Collected data entries:
□ □ □
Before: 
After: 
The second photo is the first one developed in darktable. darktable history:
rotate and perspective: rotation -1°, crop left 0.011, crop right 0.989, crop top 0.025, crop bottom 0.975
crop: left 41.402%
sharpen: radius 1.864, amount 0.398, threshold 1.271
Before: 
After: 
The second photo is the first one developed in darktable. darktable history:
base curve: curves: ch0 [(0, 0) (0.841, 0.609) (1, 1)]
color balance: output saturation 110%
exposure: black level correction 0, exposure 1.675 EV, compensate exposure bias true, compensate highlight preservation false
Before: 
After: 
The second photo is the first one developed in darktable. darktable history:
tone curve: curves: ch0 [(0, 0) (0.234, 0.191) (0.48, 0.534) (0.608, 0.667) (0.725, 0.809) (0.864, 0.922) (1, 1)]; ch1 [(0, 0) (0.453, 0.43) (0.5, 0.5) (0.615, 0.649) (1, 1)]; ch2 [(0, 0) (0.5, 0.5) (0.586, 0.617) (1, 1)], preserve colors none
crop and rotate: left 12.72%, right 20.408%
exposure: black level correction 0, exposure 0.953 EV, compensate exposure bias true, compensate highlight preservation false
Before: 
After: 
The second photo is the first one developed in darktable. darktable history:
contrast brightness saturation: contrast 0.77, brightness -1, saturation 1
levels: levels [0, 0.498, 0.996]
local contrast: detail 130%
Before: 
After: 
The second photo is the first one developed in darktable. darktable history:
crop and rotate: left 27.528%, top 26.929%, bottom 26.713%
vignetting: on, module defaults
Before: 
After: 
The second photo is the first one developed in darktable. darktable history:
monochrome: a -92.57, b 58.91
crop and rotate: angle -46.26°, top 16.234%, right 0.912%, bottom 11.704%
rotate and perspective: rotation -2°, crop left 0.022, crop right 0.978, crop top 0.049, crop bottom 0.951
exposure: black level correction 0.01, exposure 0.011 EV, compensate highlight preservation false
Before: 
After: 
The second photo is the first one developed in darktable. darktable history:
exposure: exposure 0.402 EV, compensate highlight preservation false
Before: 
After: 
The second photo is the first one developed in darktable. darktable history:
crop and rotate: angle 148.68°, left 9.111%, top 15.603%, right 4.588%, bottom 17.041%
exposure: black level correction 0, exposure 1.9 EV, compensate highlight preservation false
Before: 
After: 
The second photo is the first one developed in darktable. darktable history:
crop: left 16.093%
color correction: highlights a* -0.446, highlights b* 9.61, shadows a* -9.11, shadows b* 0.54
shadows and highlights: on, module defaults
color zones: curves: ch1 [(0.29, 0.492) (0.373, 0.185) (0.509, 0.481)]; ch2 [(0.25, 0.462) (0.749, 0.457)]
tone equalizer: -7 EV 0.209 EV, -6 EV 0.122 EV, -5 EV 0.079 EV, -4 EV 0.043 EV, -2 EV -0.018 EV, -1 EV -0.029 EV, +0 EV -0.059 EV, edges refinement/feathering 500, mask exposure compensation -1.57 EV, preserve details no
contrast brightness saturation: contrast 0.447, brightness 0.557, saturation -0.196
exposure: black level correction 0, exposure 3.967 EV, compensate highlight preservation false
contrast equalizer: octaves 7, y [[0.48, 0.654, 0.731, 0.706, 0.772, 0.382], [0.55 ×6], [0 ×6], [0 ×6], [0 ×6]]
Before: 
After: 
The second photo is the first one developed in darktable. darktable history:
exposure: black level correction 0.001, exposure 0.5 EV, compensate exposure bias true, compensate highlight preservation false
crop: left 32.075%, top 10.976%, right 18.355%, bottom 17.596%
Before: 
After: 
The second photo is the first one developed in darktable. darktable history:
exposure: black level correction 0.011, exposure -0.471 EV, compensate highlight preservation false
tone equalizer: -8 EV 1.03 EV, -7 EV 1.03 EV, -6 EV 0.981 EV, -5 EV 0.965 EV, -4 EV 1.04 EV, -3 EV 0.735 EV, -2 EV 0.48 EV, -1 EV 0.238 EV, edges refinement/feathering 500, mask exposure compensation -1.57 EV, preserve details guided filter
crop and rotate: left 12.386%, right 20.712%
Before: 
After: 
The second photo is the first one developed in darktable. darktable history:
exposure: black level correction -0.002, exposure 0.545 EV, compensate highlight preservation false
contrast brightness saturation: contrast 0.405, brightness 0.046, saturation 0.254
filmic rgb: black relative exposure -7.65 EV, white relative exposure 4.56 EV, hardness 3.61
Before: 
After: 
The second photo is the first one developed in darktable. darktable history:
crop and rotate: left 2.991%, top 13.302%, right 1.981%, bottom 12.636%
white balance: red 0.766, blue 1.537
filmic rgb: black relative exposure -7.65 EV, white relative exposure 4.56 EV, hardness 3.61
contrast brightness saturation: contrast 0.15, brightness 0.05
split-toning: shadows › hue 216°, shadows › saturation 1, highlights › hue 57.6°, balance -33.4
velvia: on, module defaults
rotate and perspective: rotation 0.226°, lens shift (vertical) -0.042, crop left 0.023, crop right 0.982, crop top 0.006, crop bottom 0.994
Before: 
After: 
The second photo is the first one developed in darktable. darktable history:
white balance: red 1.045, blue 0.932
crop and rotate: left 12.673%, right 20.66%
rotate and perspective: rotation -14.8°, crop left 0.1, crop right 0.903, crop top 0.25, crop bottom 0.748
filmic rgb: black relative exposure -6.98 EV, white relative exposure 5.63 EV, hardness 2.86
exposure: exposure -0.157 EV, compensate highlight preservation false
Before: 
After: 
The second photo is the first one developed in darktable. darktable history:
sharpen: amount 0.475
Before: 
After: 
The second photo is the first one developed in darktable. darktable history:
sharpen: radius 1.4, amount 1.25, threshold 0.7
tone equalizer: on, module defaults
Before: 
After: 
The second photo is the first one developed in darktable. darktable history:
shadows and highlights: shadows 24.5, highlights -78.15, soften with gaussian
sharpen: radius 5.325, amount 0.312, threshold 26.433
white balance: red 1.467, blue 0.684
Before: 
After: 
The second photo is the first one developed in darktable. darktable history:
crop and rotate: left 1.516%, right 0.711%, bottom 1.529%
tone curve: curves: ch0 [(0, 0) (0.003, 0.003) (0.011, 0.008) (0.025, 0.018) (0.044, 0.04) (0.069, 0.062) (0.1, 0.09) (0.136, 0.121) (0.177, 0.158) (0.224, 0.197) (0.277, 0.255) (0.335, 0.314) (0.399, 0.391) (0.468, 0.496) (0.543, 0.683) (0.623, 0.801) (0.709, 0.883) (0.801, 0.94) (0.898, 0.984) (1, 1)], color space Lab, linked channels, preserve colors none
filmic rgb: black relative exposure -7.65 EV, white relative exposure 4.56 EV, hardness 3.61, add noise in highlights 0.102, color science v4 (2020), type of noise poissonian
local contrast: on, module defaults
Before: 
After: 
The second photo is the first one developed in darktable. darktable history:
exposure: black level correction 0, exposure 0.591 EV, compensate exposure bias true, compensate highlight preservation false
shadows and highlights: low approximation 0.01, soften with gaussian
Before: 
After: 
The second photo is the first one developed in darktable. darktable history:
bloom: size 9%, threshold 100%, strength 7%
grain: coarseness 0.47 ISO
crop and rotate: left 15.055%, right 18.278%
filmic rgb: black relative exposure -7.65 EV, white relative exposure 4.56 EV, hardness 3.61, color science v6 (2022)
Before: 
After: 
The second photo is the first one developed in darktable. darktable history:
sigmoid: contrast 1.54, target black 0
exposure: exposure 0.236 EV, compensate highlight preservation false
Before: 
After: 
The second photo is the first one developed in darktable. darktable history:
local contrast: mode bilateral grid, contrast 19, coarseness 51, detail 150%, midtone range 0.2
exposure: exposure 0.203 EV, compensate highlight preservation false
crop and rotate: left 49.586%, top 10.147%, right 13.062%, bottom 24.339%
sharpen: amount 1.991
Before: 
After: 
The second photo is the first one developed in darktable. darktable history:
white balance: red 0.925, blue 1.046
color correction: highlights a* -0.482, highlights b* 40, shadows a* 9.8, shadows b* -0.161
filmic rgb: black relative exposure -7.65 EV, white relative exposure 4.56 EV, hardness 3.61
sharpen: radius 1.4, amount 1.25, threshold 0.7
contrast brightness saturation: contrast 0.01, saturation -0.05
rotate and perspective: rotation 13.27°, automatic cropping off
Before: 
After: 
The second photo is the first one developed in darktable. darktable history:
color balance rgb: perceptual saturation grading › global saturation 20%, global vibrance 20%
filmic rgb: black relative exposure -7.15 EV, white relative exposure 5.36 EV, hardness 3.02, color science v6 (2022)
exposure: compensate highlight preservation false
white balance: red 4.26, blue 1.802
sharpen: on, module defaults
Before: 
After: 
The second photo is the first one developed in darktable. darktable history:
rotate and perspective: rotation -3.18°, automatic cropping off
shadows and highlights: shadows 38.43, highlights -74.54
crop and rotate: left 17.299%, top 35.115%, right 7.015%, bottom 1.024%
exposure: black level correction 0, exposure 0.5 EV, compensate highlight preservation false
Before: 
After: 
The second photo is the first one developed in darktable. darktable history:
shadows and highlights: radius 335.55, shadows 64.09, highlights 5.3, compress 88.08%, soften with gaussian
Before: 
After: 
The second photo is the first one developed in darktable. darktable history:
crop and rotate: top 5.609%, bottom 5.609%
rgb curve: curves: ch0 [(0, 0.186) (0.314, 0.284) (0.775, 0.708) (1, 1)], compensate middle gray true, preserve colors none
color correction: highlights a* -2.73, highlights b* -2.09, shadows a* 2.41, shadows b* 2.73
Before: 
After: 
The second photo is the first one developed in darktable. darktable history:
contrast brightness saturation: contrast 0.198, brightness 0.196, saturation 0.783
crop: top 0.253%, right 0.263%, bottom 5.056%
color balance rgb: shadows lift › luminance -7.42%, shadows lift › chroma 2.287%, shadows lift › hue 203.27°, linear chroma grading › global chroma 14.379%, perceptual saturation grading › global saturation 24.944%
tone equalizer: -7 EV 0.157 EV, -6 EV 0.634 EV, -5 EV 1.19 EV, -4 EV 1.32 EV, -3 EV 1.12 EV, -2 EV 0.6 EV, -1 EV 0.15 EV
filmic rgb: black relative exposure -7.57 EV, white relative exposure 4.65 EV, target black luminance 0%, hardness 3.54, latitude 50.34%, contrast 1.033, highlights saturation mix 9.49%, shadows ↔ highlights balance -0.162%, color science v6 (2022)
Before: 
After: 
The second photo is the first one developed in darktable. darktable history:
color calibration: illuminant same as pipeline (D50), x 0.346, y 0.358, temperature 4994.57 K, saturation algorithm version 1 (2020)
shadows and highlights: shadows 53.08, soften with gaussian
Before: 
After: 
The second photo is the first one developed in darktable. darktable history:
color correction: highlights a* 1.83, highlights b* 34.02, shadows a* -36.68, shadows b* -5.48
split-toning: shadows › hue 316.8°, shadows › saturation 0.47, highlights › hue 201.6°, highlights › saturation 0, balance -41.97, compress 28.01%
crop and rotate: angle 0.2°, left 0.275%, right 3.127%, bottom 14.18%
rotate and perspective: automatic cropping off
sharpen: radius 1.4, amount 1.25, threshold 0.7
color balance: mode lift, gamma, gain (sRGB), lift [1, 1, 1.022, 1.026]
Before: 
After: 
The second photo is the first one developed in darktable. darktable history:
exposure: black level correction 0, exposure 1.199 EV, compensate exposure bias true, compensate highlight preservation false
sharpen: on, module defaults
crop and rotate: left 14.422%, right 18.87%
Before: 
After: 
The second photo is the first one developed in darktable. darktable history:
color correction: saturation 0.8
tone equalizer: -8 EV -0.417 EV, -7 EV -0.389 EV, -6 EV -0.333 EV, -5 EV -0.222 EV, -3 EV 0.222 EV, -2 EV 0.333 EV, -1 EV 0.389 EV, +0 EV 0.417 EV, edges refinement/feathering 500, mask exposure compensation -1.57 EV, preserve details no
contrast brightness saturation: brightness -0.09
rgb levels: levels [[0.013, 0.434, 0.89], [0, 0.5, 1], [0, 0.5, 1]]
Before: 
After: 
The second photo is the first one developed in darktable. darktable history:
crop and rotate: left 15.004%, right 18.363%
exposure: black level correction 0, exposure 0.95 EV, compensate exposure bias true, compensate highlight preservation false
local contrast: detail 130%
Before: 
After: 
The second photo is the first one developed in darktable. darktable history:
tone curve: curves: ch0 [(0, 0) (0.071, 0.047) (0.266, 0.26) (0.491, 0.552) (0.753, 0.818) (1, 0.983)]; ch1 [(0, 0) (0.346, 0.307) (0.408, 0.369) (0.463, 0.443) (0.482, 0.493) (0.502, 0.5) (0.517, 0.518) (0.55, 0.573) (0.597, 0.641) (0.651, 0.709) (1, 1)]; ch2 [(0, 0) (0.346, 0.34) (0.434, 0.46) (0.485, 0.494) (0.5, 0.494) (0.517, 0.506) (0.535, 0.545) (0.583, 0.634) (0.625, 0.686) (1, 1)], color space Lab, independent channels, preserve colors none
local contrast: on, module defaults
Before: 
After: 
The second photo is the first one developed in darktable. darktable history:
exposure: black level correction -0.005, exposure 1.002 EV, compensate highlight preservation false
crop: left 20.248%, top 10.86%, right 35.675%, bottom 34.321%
□ □ □
What is being asked: Lay out everything from the start of the records down to and including the line that contains "exposure: black level correction 0, exposure 1.675" as a numbered list, omitting blank lines.

Output:
1. Before: 
2. After: 
3. The second photo is the first one developed in darktable. darktable history:
4. rotate and perspective: rotation -1°, crop left 0.011, crop right 0.989, crop top 0.025, crop bottom 0.975
5. crop: left 41.402%
6. sharpen: radius 1.864, amount 0.398, threshold 1.271
7. Before: 
8. After: 
9. The second photo is the first one developed in darktable. darktable history:
10. base curve: curves: ch0 [(0, 0) (0.841, 0.609) (1, 1)]
11. color balance: output saturation 110%
12. exposure: black level correction 0, exposure 1.675 EV, compensate exposure bias true, compensate highlight preservation false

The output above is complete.